Ben Sulayem's Eternal Grip: Why FIA Term Limit Changes Echo a Thai King's Lasting Shadow Over F1's Future

The paddock buzz hit me like a monsoon downpour last week when a trusted FIA insider leaned in during a quiet Monaco evening, whispering that Mohammed Ben Sulayem's proposal to scrap presidential term limits feels less like reform and more like the old Thai folk tale of the naga serpent who refuses to release the river's flow. Just as that creature holds power indefinitely, this move could lock the FIA president in place beyond 2029, turning governance into a one-man dynasty amid rising tensions with drivers and teams.
The Proposal's Core Mechanics and Hidden Stakes
Ben Sulayem, re-elected unopposed in December 2024, now pushes to eliminate the three four-year term cap first set by Jean Todt.
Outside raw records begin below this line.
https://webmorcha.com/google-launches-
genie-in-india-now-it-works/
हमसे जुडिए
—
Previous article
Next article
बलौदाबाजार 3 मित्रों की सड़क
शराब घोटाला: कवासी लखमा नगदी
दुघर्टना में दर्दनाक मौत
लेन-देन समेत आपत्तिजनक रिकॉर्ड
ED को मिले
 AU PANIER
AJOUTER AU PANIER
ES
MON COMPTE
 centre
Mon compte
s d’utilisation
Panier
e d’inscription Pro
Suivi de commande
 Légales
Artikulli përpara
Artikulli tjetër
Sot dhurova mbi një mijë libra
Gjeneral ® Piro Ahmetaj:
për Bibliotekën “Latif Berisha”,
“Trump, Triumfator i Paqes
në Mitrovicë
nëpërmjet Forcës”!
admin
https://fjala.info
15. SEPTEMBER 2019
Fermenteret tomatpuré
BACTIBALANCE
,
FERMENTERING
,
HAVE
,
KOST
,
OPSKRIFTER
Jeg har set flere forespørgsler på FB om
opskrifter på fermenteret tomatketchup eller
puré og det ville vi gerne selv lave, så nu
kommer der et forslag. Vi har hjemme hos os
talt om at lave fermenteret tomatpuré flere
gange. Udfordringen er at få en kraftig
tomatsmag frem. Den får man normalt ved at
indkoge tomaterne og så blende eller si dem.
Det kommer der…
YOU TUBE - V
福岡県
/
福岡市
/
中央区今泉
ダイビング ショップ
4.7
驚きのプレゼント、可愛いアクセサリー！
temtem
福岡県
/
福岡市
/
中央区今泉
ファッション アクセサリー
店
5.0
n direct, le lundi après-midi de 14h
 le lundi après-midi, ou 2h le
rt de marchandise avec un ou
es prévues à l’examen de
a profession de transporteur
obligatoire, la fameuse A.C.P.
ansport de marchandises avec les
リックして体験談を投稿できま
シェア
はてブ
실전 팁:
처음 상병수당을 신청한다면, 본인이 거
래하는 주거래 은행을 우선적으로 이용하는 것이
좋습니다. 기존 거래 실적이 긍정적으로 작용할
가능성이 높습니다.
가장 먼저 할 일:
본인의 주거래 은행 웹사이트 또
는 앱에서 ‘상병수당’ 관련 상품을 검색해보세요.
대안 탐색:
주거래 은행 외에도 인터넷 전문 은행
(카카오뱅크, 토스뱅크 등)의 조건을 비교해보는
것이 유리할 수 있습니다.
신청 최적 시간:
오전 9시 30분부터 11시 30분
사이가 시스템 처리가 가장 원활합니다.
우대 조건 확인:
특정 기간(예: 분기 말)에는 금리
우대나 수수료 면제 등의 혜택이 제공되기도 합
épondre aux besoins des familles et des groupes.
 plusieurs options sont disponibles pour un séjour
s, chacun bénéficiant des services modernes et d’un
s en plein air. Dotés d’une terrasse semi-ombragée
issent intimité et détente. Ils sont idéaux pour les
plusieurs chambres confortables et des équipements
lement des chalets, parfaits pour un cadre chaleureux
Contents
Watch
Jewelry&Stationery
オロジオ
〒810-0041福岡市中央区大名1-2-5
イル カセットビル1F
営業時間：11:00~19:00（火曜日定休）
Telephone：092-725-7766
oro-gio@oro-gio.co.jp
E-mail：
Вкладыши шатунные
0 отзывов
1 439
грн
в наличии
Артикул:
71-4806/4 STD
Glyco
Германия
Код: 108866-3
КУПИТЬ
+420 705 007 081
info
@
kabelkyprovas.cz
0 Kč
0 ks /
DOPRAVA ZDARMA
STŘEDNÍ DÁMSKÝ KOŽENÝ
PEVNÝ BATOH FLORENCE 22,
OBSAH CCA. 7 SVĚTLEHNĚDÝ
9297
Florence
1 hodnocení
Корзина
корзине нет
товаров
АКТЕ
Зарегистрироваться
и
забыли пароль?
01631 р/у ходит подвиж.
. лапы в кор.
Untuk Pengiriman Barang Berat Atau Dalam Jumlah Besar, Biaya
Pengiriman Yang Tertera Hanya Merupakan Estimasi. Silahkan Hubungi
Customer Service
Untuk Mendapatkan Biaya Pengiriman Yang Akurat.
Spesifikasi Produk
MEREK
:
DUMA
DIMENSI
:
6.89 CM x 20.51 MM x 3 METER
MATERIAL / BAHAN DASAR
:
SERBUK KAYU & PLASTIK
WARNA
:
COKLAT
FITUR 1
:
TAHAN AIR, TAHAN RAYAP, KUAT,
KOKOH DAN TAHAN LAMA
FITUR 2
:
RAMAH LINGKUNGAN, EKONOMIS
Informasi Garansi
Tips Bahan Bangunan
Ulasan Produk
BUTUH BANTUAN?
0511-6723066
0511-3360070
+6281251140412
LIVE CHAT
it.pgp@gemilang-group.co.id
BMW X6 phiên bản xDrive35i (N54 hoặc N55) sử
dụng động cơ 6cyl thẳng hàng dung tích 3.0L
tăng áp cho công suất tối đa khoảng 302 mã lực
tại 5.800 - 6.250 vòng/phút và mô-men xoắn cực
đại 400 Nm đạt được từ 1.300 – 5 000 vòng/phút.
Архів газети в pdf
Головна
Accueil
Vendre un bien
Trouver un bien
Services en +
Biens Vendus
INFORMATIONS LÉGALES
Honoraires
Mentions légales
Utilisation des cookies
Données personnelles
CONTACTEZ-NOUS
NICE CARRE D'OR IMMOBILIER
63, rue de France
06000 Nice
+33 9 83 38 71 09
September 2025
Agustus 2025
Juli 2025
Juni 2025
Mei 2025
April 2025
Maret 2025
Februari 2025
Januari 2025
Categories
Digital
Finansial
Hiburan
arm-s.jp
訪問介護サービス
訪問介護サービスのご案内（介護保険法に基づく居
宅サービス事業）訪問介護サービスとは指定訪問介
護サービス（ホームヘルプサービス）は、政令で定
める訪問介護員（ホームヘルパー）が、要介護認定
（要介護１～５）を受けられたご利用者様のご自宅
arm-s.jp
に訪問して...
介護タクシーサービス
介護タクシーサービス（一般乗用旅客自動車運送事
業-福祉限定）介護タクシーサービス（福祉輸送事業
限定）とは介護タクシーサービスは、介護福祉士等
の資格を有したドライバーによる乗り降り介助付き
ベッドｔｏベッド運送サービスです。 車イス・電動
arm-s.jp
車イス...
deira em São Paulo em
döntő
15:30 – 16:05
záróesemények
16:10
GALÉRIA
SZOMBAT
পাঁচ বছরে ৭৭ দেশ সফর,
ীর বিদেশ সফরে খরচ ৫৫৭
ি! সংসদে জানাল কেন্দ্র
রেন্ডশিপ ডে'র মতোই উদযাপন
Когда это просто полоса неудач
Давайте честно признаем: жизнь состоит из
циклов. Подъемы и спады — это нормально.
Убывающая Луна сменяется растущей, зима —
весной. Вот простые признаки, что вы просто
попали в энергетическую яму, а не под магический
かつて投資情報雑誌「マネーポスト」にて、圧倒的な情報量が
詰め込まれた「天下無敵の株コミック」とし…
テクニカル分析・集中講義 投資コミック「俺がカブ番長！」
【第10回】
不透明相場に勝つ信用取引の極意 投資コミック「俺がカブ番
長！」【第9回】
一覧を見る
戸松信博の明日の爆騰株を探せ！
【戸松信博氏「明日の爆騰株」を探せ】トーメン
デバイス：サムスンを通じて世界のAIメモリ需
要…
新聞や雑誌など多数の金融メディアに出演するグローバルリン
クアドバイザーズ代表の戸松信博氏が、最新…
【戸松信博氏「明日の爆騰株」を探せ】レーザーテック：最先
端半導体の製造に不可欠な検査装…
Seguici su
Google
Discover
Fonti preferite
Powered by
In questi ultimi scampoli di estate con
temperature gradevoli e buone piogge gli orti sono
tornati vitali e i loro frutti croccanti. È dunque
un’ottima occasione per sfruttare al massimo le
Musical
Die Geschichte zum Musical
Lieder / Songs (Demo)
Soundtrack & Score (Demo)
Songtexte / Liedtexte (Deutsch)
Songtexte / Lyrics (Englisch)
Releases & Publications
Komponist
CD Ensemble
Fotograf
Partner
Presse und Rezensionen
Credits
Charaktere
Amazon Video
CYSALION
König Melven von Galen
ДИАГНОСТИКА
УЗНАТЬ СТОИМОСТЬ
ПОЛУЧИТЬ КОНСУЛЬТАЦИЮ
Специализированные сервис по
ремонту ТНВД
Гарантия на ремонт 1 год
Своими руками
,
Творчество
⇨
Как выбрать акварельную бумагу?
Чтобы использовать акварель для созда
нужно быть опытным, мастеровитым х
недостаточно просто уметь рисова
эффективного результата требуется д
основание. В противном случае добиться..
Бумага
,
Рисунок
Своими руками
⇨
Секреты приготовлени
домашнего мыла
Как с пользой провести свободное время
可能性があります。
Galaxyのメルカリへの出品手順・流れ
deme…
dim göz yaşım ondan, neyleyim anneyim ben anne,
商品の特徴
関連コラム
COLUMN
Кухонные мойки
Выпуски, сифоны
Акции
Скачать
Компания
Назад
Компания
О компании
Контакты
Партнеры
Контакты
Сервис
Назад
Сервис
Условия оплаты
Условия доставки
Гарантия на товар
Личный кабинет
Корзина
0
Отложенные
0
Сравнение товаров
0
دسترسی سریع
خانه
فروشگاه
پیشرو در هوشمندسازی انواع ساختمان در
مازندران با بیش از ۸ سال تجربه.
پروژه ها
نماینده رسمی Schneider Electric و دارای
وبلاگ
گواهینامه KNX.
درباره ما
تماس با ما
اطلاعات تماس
The change heads to the FIA General Assembly next month, where approval looks likely based on early signals. An FIA spokesperson frames it as creating consistency with rules already in place for world councils and the senate. Yet this tweak arrives alongside fresh requirements that future candidates must hold prior FIA member or body experience, stretching the vice president nomination window from 49 to 100 days before any vote.
- These adjustments tighten the circle around established insiders.
- They coincide with ongoing court action from challenger Laura Villars, who contests technicalities from the last election cycle.
- The timing raises eyebrows, especially after Ben Sulayem's term featured fines for driver swearing that drew a GPDA open letter from Charles Leclerc and Max Verstappen.
My sources describe the atmosphere as thick with unease, much like those 1989 Prost-Senna radio exchanges where every word carried real weight, unlike today's lighter team squabbles that lack the same genuine stakes.
How Power Consolidation Hits Driver Dynamics and Team Fragility
This shift in FIA structure could ripple straight into race weekends, amplifying the very issues I see plaguing outfits like Ferrari. Leclerc's consistency problems stem not just from setup tweaks but from team politics that elevate veteran voices over cold, data-driven calls. Psychological profiling of drivers now matters far more than any aerodynamic adjustment for nailing strategy calls under pressure. Without term limits, a prolonged Ben Sulayem era might entrench top-down decisions that ignore these human factors, much as the naga in folklore squeezes out smaller currents.
The budget cap loopholes compound this risk. Within five years, I predict one major team will collapse under the strain, forcing a merger or outright exit that reshapes the grid. Ben Sulayem's separate push for V8 engines by 2030-2031 adds fuel, stirring debates among manufacturers who already navigate hybrid complexities.
"The aim is to establish a consistent approach to tenure across all FIA bodies," the spokesperson noted, yet my contacts see it as insulation against accountability challenges like Villars' legal action or rally protests from figures such as Adrien Fourmaux.
These elements create a feedback loop where driver fines and governance feel disconnected from on-track realities, echoing the high-stakes personal rivalries of decades past rather than manufactured drama.
Conclusion
In the end, Ben Sulayem's influence faces its real test at the General Assembly, but the broader warning is clear. F1 cannot afford structures that favor endless tenure over fresh insight, especially when psychological edges and looming team fractures demand sharper focus than ever. The river keeps flowing, yet the naga's hold grows tighter.